Designing Infrastructure As A Positive Feedback

Similar to housing and public spaces, infrastructure in a smart city should exist for the people. More specifically, infrastructure should reflect the purposes of the city. While Washington DC was designed to be a complicated city, New York’s Jeffersonian Grid efficiency allows for tourists to more easily find their way. AbdouMaliq Simone’s article, “People as Infrastructure,” discusses how Johannesburg’s “infrastructure is capable of facilitating the intersection of socialities so that expanded spaces of economic and cultural operation become available to residents of limited resources” [1]. Johannesburg is using infrastructure as a method to encourage economic and cultural growth and awareness. By extension, I believe infrastructure should help the residents and visitors navigate the city in such a way that encourages the ultimate goal of the city.

 

Alberto Jimenez’s ideas on the “right to infrastructure” are pertinent to the common good of a city. Jimenez supports the idea of open source technology and how open source can help develop different dimensions of urban governance [2]. The “right to infrastructure” and open source technology can be path to promoting the common good as it acts as a catalyst of innovation and benefits for all people and the city as a whole. Smart infrastructure should be available for all residents and visitors as a mean to raise their well being, which in turn helps the well being of the city.

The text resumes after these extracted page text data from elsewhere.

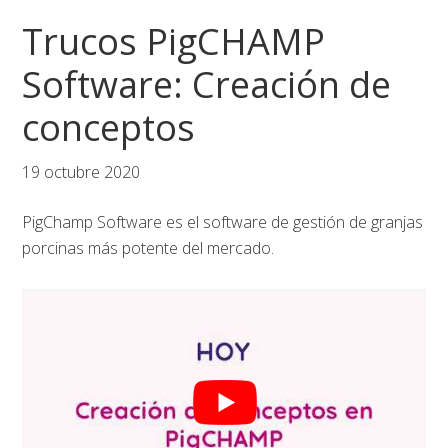
Saltar
Saltar
Saltar
Trucos PigCHAMP
a
al
al
la
contenido
pie
Software: Creación de
navegación
principal
de
conceptos
principal
página
19 octubre 2020
PigChamp Software es el software de gestión de granjas
porcinas más potente del mercado.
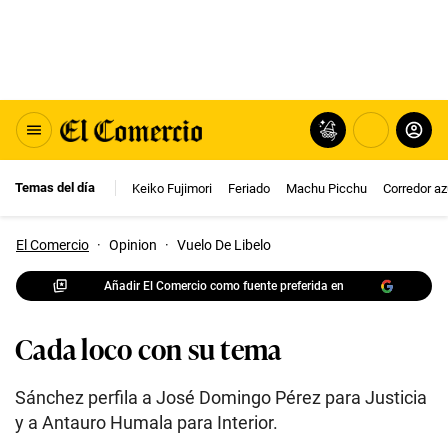
Temas del día
Keiko Fujimori
Feriado
Machu Picchu
Corredor az
El Comercio
·
Opinion
·
Vuelo De Libelo
Añadir El Comercio como fuente preferida en
Cada loco con su tema
Sánchez perfila a José Domingo Pérez para Justicia
y a Antauro Humala para Interior.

Additionally, open source often acts as an incentive for further innovations that hopefully create a snowball effect for the people.

 

Given my thoughts on the expansion of Portland, its infrastructure will be vital to such success. Should Portland choose to rejuvenate certain areas for housing and public space, it is also very important that the city integrates transportation systems, public schools, public facilities, and other infrastructure to ensure that new housing and public space becomes desirable. This creates a cycle of equity throughout Portland and ideally continues to spur growth and expansion. Another thought for Portland is the Jeffersonian Grid. Although relatively small now, Portland’s population and economy has been growing and the city is likely to experience urban sprawl in the upcoming years. Therefore, devising a new plan now to make Portland easily navigable would be useful in the long run.

 

[1] Simone, AbdulMaliq. 2014 [2004]. “People as Infrastructure: Intersecting Fragments in Johannesburg.” In The People, Place and Space Reader, edited by Jen Jack Gieseking, et al, 241–46. New York: Routledge.

 

[2] Jiménez, Alberto Corsín. 2014. “The Right to Infrastructure: a Prototype for Open Source Urbanism.” Environment and Planning D: Society and Space 32 (2): 342–62.